Cette courte esquisse des classes les plus importantes, qui dans leur ensemble constituaient la nation allemande à l’heure de l’explosion du récent mouvement, suffira pour expliquer, en grande partie, l’incohérence, l’inconséquence et la contradiction apparente qui caractérisaient ce mouvement. Quand des intérêts aussi variés, aussi opposés,et qui s’entrecroisent aussi étrangement, en viennent à se heurter violemment ; quand ces intérêts opposés sont mêlés dans des proportions différentes en chaque district, en chaque province ; quand, par dessus tout, il n’y a pas de grand centre dans le pays, point de Londres, point de Paris, qui puisse par le poids de ses décisions obvier à la nécessité de régler la même dispute toujours à nouveau dans chaque localité, il faut s’attendre à voir la lutte se résoudre en un amas de combats isolés et sans liaison, où sera dépensée une quantité énorme de sang, d’énergie et de capitaux et où cependant aucun résultat définitif ne sera acquis.

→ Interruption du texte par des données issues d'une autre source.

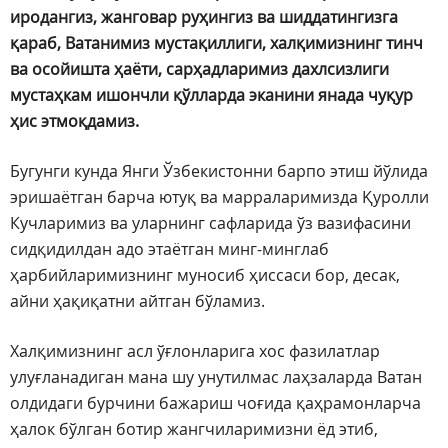
иродангиз, жанговар руҳингиз ва шиддатингизга
қараб, Ватанимиз мустақиллиги, халқимизнинг тинч
ва осойишта ҳаёти, сарҳадларимиз дахлсизлиги
мустаҳкам ишончли қўлларда эканини янада чуқур
ҳис этмоқдамиз.
Бугунги кунда Янги Ўзбекистонни барпо этиш йўлида
эришаётган барча ютуқ ва марраларимизда Қуролли
Кучларимиз ва уларнинг сафларида ўз вазифасини
сидқидилдан адо этаётган минг-минглаб
ҳарбийларимизнинг муносиб ҳиссаси бор, десак,
айни ҳақиқатни айтган бўламиз.
Халқимизнинг асл ўғлонларига хос фазилатлар
улуғланадиган мана шу унутилмас лаҳзаларда Ватан
олдидаги бурчини бажариш чоғида қаҳрамонларча
ҳалок бўлган ботир жангчиларимизни ёд этиб,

Le démembrement politique de l’Allemagne en trois douzaines de principautés plus ou moins importantes, s’explique de même par cette confusion et multiplicité des éléments qui composent la nation et qui, par surcroît, varient dans chaque localité. Là où il n’y a pas d’intérêts communs, il ne saurait y avoir unité de but et encore moins d’action. Il est vrai que la confédération allemande fut déclarée indissoluble à perpétuité, mais la confédération et son organe, la Diète, n’ont jamais représenté l’unité allemande. Le plus haut degré de centralisation qu’on atteignit jamais en Allemagne, ce fut l’établissement du Zollverein, qui força les Etats de la mer du Nord à créer, eux aussi, une union douanière propre, tandis que l’Autriche continua de se retrancher derrière son tarif prohibitif particulier. L’Allemagne eut la satisfaction d’être partagée, pour tous les buts pratiques, entre trois pouvoirs indépendants seulement, au lieu de l’être entre trente-six. La prépotence souveraine du czar russe, telle qu’elle fut établie en 1814 n’en resta pas moins intacte.
Ayant déduit ces conséquences préliminaires de nos prémisses, nous verrons par la suite comment ces diverses classes du peuple allemand furent mises en branle les unes après les autres, et quel caractère prit le mouvement quand éclata la Révolution française de 1848.